As Congress begins this year’s budget debate, we reminded the senators that for years the faith community has fought bad budget priorities, trying to preserve commitments to the poorest. We know that what is needed is a vast re-prioritization of people, especially poor and working families, children, and the elderly. We need bold leadership and an agenda that sets clear priorities and seeks to empower families. We need to protect critical programs and increase aid, but also recommit ourselves to the notion of the common good.

Our country is off track, and security – national and economic – is in jeopardy. President Bush seems not to be paying attention. By ignoring the common good, his fiscal year 2008 budget misses an opportunity to correct the course. The new Democratic leadership in Congress has its chance to create a budget that redefines notions of opportunity, fairness, and security. This requires protecting existing supports, but also linking those commitments to a vision for more just public policy goals. A moral budget is the first step, one that should be followed by bold legislative agendas.

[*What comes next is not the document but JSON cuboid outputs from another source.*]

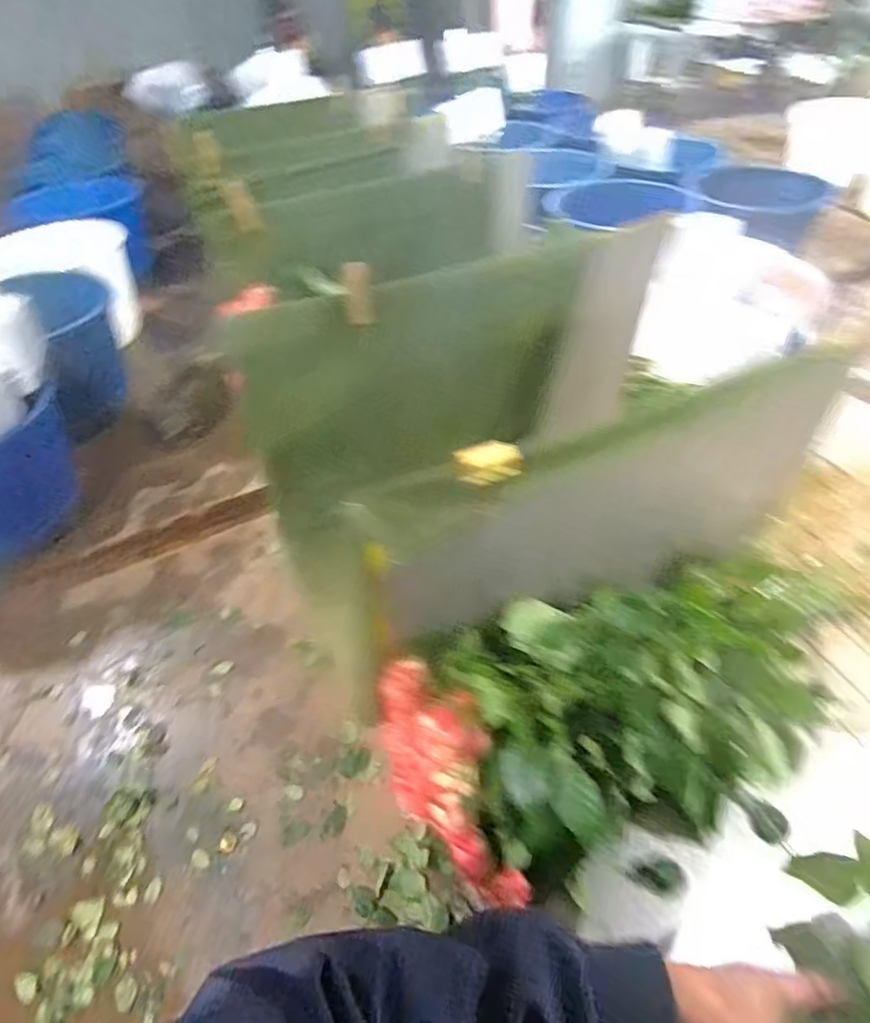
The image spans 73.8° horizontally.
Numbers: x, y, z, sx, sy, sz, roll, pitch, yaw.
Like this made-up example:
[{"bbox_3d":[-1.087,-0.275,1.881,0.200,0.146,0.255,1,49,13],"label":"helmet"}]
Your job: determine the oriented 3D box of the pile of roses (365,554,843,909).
[{"bbox_3d":[0.265,0.202,0.613,0.621,0.193,0.218,-9,44,-23],"label":"pile of roses"}]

President Bush’s budget seeks more tax cuts for the rich. This represents misguided priorities, but also missed opportunities to help the working poor. When the minimum wage is increased that will be one step toward making work “work.” But low-income tax policies (increasing the Earned Income Tax Credit (EITC), expanding the Child Care Tax Credit) will help working families even more. Our nation needs a commitment to a living family income, in which a combination of a family’s earnings and supports for basic needs provide a decent standard of living. Those unable to work should be supported with dignity.

President Bush’s budget ignores the energy and creative thinking in the states about child health care and universal care. Instead of cutting Medicaid and Medicare, these supports should be strengthened. Further, child health care should be expanded to reach all eligible children as step one of a bold commitment to reduce child poverty by half over the next 10 years.

And how can the president propose to cut food stamps yet again when it is one of the most important and efficient tools for supporting low-income children, working families, the elderly, and the disabled? Congress should improve the food stamp program as part of the Farm Bill so that all eligible families receive increased support.

Many of President Bush’s programs to reduce international hunger and poverty should be supported. And Congress can help the common good more by reauthorizing the Farm Bill to uphold fair international trade rules and improve nutrition supports. Support for the Millennium Development Goals is also critical. These are down payments on eliminating extreme global poverty.

Our nation needs the affirmation that budgets are moral documents, but also that leaders are willing to commit to a vision of recovering some of our nation’s greatness. We must hear the words of Dr. Martin Luther King Jr. in 1967, and think about the realities and ramifications of the war in Iraq: “A nation that continues year after year to spend more money on military defense than on programs of social uplift is approaching spiritual death.”

We need moral budgets, and we need vision for economic justice. We call on the new Congress to change course. Show that you care about people in this country by securing priorities and pursuing vision. Let your actions speak as loud as your words, and the faith community will stand with you – and help hold you accountable.